Зато Василий Иванович проявлял бурную деятельность. Он хлопал Дмитрия по щекам, тряс его за плечи, заглядывал в глаза, пытаясь заметить хоть малую искорку жизни. Кажется, он использовал все способы вернуть Дмитрия к жизни – все было без толку.
– Что вы стоите? «Скорую» скорей вызывайте! – услышала я над собой гневный оклик Андрея Михайловича. Прибежав на шум, он мигом оценил ситуацию. – И пусть они подъезжают к служебному входу: банкет еще не закончился, может начаться паника. Нам только этого не хватало.
«Скорую» пришлось вызывать мне со своего мобильного телефона. Катя продолжала находиться в ступоре. Только теперь я поняла, насколько Дмитрий Полянский был ей небезразличен.
Андрей Михайлович немного постоял с нами и, тяжело вздохнув, ушел в свой кабинет – ему предстояло сообщить старшему Полянскому о смерти сына.

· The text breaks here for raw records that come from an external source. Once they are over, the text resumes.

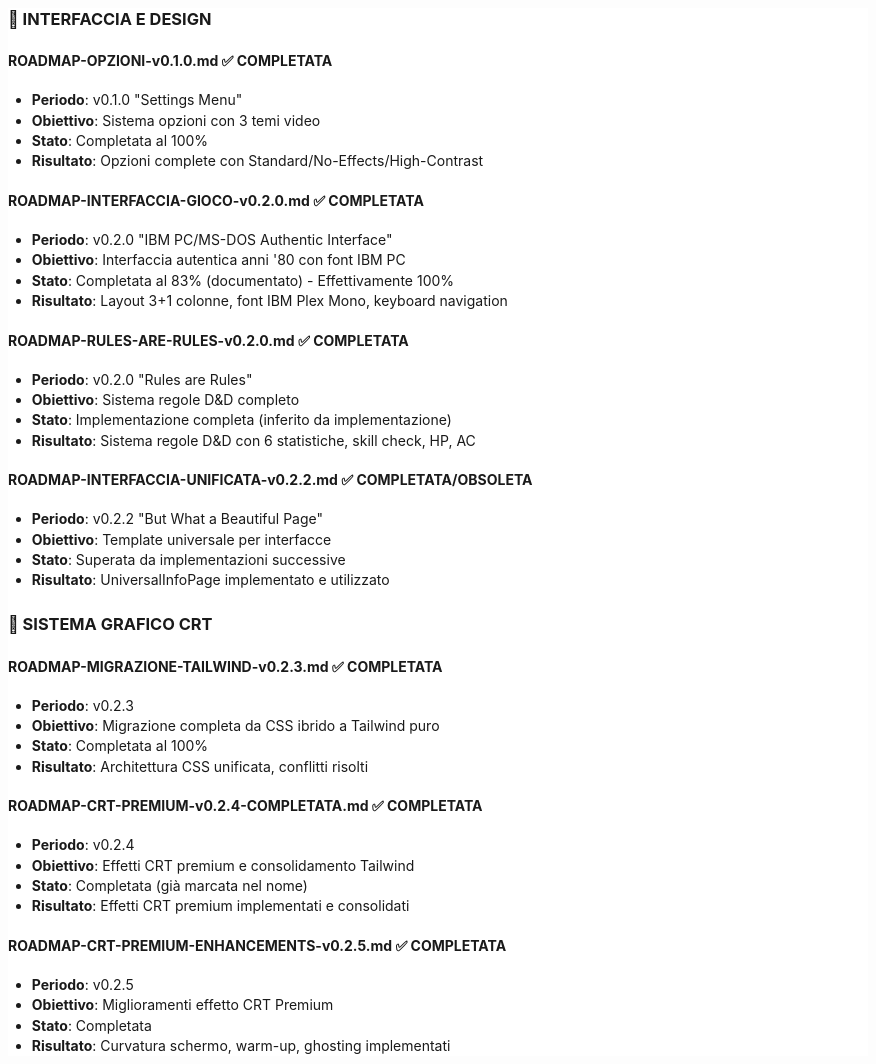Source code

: ### **🎨 INTERFACCIA E DESIGN**

#### **ROADMAP-OPZIONI-v0.1.0.md** ✅ **COMPLETATA**
- **Periodo**: v0.1.0 "Settings Menu"
- **Obiettivo**: Sistema opzioni con 3 temi video
- **Stato**: Completata al 100%
- **Risultato**: Opzioni complete con Standard/No-Effects/High-Contrast

#### **ROADMAP-INTERFACCIA-GIOCO-v0.2.0.md** ✅ **COMPLETATA**
- **Periodo**: v0.2.0 "IBM PC/MS-DOS Authentic Interface"
- **Obiettivo**: Interfaccia autentica anni '80 con font IBM PC
- **Stato**: Completata al 83% (documentato) - Effettivamente 100%
- **Risultato**: Layout 3+1 colonne, font IBM Plex Mono, keyboard navigation

#### **ROADMAP-RULES-ARE-RULES-v0.2.0.md** ✅ **COMPLETATA**
- **Periodo**: v0.2.0 "Rules are Rules"
- **Obiettivo**: Sistema regole D&D completo
- **Stato**: Implementazione completa (inferito da implementazione)
- **Risultato**: Sistema regole D&D con 6 statistiche, skill check, HP, AC

#### **ROADMAP-INTERFACCIA-UNIFICATA-v0.2.2.md** ✅ **COMPLETATA/OBSOLETA**
- **Periodo**: v0.2.2 "But What a Beautiful Page"
- **Obiettivo**: Template universale per interfacce
- **Stato**: Superata da implementazioni successive
- **Risultato**: UniversalInfoPage implementato e utilizzato

### **🎨 SISTEMA GRAFICO CRT**

#### **ROADMAP-MIGRAZIONE-TAILWIND-v0.2.3.md** ✅ **COMPLETATA**
- **Periodo**: v0.2.3
- **Obiettivo**: Migrazione completa da CSS ibrido a Tailwind puro
- **Stato**: Completata al 100%
- **Risultato**: Architettura CSS unificata, conflitti risolti

#### **ROADMAP-CRT-PREMIUM-v0.2.4-COMPLETATA.md** ✅ **COMPLETATA**
- **Periodo**: v0.2.4
- **Obiettivo**: Effetti CRT premium e consolidamento Tailwind
- **Stato**: Completata (già marcata nel nome)
- **Risultato**: Effetti CRT premium implementati e consolidati

#### **ROADMAP-CRT-PREMIUM-ENHANCEMENTS-v0.2.5.md** ✅ **COMPLETATA**
- **Periodo**: v0.2.5
- **Obiettivo**: Miglioramenti effetto CRT Premium
- **Stato**: Completata
- **Risultato**: Curvatura schermo, warm-up, ghosting implementati
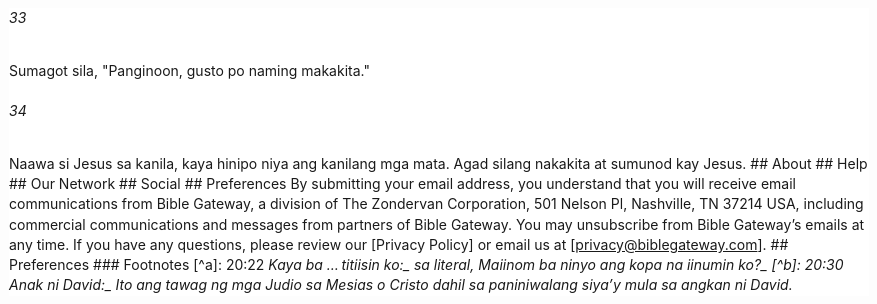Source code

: 
















###### 33 










Sumagot sila, "Panginoon, gusto po naming makakita." 





















###### 34 










Naawa si Jesus sa kanila, kaya hinipo niya ang kanilang mga mata. Agad silang nakakita at sumunod kay Jesus. ## About ## Help ## Our Network ## Social ## Preferences By submitting your email address, you understand that you will receive email communications from Bible Gateway, a division of The Zondervan Corporation, 501 Nelson Pl, Nashville, TN 37214 USA, including commercial communications and messages from partners of Bible Gateway. You may unsubscribe from Bible Gateway&rsquo;s emails at any time. If you have any questions, please review our [Privacy Policy] or email us at [privacy@biblegateway.com]. ## Preferences ### Footnotes [^a]: 20:22 _Kaya ba … titiisin ko_<i class="alternate">:_ sa literal, <i class="alternate">Maiinom ba ninyo ang kopa na iinumin ko?_ [^b]: 20:30 _Anak ni David_<i class="alternate">:_ Ito ang tawag ng mga Judio sa Mesias o Cristo dahil sa paniniwalang siyaʼy mula sa angkan ni David.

И если мы с Катей стояли как вкопанные, то Василий Иванович, напротив, не мог найти себе места. Он ходил по маленькому Димкиному кабинету и, заламывая руки, причитал:
– Такой молодой! Единственный сын, умница, красавец. – Как-то сразу забылось, что Димка был шалопаем из шалопаев. – Опора и надежда отца, радость матери. Как теперь жить?! – спрашивал у нас Василий Иванович и тут же сам отвечал: – Это горе не выплачешь до конца жизни.

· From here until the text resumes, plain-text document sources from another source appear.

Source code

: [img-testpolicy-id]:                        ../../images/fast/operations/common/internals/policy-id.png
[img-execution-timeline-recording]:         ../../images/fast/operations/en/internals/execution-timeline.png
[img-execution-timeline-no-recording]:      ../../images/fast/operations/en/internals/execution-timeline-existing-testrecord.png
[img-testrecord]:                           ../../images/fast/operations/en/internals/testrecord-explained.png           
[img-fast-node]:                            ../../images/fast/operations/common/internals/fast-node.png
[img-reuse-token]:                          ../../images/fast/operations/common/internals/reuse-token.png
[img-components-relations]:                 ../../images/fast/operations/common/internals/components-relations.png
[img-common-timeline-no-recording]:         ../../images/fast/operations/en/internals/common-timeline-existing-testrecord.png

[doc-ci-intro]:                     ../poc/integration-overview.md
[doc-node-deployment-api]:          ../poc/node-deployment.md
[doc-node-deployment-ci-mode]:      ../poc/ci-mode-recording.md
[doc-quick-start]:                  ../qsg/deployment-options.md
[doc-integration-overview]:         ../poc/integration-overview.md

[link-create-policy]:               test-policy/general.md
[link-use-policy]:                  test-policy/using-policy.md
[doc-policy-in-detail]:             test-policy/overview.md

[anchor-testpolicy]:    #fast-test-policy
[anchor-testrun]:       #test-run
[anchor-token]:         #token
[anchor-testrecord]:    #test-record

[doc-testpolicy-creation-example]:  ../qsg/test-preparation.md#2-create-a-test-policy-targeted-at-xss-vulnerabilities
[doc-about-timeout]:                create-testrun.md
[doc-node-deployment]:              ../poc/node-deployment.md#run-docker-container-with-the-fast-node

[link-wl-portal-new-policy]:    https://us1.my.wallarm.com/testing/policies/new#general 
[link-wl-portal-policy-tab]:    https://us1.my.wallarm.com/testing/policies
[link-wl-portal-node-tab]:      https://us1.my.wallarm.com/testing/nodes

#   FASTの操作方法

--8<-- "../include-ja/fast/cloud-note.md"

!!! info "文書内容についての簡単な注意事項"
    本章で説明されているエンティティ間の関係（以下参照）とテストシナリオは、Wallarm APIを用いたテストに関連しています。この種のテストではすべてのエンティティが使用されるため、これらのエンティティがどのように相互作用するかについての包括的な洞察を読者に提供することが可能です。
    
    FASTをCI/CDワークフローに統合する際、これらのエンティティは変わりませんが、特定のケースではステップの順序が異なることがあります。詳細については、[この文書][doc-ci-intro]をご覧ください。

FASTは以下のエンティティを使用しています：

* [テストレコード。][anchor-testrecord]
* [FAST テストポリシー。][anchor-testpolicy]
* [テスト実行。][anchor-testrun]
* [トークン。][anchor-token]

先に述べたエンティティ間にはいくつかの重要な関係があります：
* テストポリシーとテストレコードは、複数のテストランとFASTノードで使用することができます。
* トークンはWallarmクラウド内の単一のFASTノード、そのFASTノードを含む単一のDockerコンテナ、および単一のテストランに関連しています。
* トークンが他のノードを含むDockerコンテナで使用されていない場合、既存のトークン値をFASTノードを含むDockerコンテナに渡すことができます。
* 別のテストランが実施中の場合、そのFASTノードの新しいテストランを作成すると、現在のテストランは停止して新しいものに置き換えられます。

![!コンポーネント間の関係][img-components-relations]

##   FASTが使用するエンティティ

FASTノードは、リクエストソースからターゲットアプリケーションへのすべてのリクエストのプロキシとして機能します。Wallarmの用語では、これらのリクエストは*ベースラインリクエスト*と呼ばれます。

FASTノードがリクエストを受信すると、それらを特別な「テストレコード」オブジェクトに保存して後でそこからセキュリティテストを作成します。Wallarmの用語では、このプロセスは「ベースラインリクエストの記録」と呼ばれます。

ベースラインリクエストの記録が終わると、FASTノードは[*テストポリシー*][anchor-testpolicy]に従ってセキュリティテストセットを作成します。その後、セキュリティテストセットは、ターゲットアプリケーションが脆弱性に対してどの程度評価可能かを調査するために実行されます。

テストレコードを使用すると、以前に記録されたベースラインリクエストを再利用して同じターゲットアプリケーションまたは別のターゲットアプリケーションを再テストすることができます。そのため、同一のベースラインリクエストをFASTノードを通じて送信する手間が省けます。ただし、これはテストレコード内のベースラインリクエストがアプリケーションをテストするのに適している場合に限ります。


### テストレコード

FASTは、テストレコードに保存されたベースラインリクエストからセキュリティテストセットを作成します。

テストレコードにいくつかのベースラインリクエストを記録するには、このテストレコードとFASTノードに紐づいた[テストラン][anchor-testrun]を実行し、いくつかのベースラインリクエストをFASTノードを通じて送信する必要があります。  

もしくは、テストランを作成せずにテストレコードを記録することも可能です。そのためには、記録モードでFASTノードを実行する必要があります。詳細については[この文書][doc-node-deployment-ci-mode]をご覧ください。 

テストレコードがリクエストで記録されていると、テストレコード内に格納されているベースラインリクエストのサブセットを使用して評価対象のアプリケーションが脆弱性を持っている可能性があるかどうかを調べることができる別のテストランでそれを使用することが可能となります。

Болтливость Василия Ивановича и его мельтешение перед глазами действовали на нервы. Я понимала, что всё это у него на нервной почве, но и остальные не железные. Надо держать себя в руках. Я не сдержалась и прикрикнула на него:
– Не мечитесь! И без вас, Василий Иванович, тошно.
– А что я? Я ему эту бутылку подсунул? – с вызовом спросил он, дыхнув на меня алкогольным запашком. Наверное, ему удалось- таки уговорить японца под чаек выпить рюмочку спиртного.
Вскоре приехали врачи. Диагноз был неутешительный.
– Смерть, вероятнее всего, наступила полчаса назад, – констатировал доктор, поискав на запястье пульс и заглянув в Димкины глаза. – Похоже на сердечный приступ, но полицию вызвать надо. Положено.